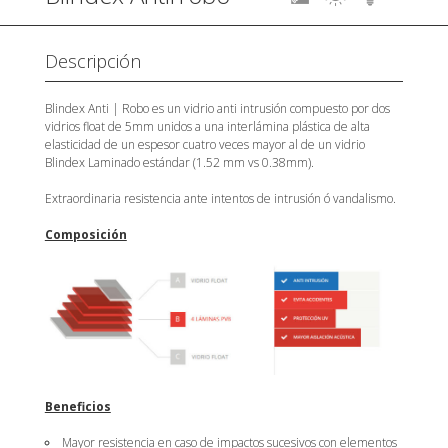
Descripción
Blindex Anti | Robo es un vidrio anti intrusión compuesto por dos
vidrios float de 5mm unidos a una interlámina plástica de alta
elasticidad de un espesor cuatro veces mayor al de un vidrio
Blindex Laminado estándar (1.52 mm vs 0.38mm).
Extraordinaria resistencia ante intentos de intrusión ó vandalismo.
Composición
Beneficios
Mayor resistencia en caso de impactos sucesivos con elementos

+++

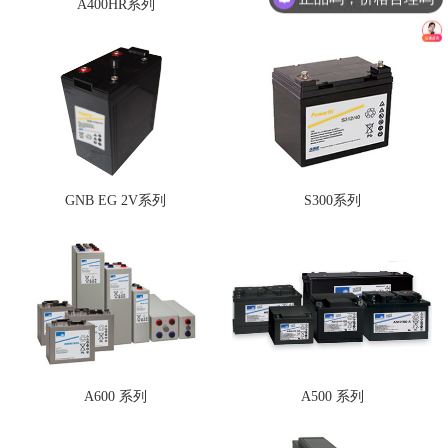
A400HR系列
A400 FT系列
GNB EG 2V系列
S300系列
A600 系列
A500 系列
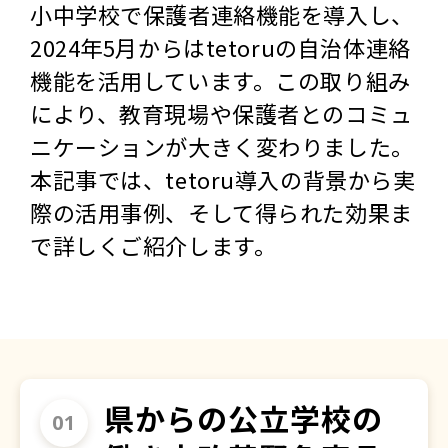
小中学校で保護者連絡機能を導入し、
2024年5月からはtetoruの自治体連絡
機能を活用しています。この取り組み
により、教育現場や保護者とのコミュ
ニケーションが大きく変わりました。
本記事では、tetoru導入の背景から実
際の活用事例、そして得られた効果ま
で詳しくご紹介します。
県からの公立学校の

+++

**Problem statement**
Scan the material above. Return every line containing the string "intrusión".

**Result**
Blindex Anti | Robo es un vidrio anti intrusión compuesto por dos
Extraordinaria resistencia ante intentos de intrusión ó vandalismo.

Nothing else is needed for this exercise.